A huge lump sat in Thea’s throat. She didn’t want to acknowledge it. “And then you will let them all go.”

He shook his head. “I just keep wondering if—could it hurt to save one person?”

“But if people found out my father or Nan was allowed to live when everyone else had to die, that would be terrible. I don’t want to lose them, but you have to make things right. And right doesn’t always mean happy.” Gently, she straightened out his lapels; they weren’t resting correctly. “And you can save my mother. Cure her bound-sickness.”

He lowered his eyes. “Yes…”

It was so dim and damp here in the tunnels that, even standing close to him, she felt the loneliness all around them. Everything down here was forgotten. She was still holding his lapels, and now she leaned against him and put her arms around him, unsure which seemed more important: feeling his arms fold around her in return, or letting him know that he wasn’t alone in what he had to do.

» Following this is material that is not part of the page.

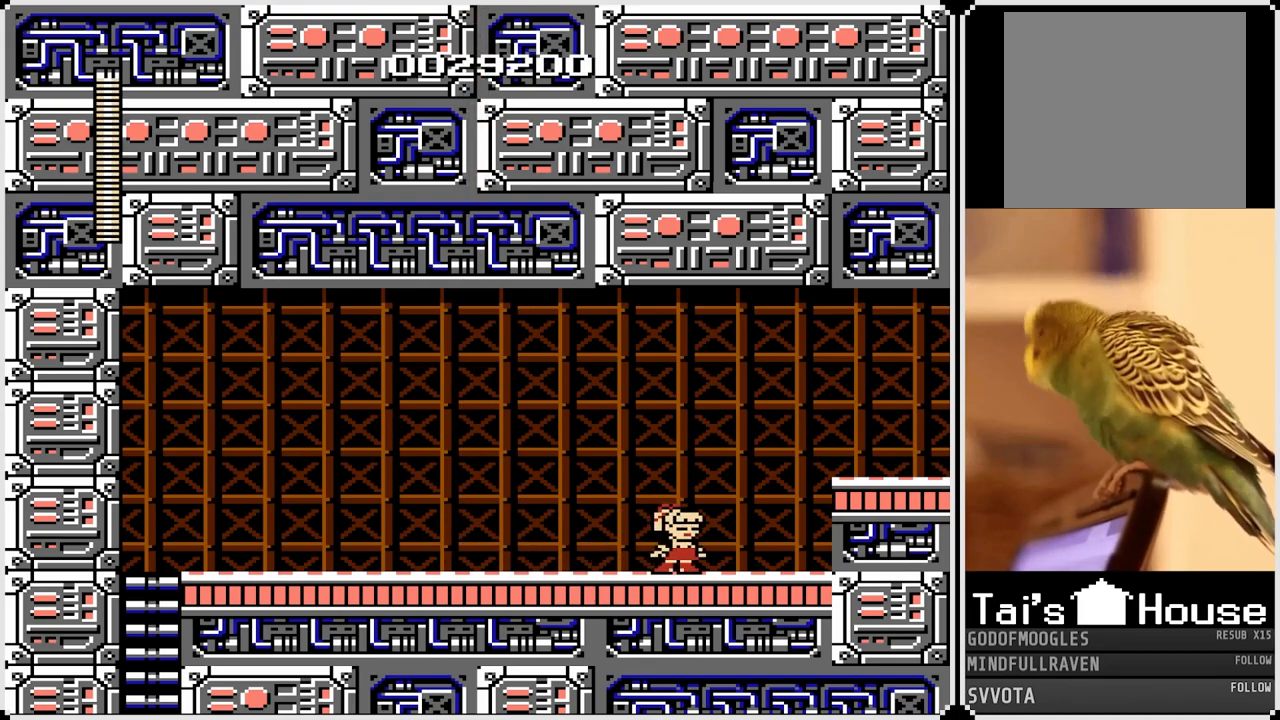
{"buttons": [], "left_stick": "center", "right_stick": "center", "events": []}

She was so sad as she held him, knowing they couldn’t put off descending into the darkness much longer. But like the last tiny ember glowing in a dying fire, she realized one bright thing had come of all of this: she had met Freddy. She thought, when all was said and done, she might like for him to take her to the Hornbeam again, just the two of them, listening to music born from the forests where their bloodlines had sprung.

It will happen,
she told herself, and then she pulled back a bit. For a moment, his arms didn’t seem to want to let her go.

She frowned. “So—how do we do this, anyway?”

“Arabella had a man working on the inside,” Freddy said. “She sent him away when we got to her house and told him to get her people ready. So if we can find the revolutionaries when we start getting the workers out, I think they’ll help us. We just have to persuade the workers to follow us out. I think we should tell them we’re with the revolutionaries, too. We don’t want them to know who I really am. They might panic.”

“So…we’re not going to tell the workers they’re going to die?”

“I don’t see how we could.”

Thea suddenly realized she would have to choose between lying to her father and telling him he was about to die. “Should I tell my father?”

She would see him soon. She’d have to decide then. She didn’t know what state he’d be in. And would she be able to get him to the asylum, to see Mother? His death should cure her bound-sickness, but it would be much better if she could get well by seeing him one last time. He should be allowed to die in her arms.

Thinking of that, she knew she would have to tell him.

When they’d received word that her father was likely dead, she wished she had been able to say good-bye. But not like this. How would it help? He knew she loved him. She was going to see him, and she prayed he would still be like the father she remembered, but maybe he’d be broken from the years, and that would be her new memory, and she was afraid of that.

She had to see him one last time. And he would want to see her. And so she would come.

But it hurt. It was like a thousand tiny cuts on her heart.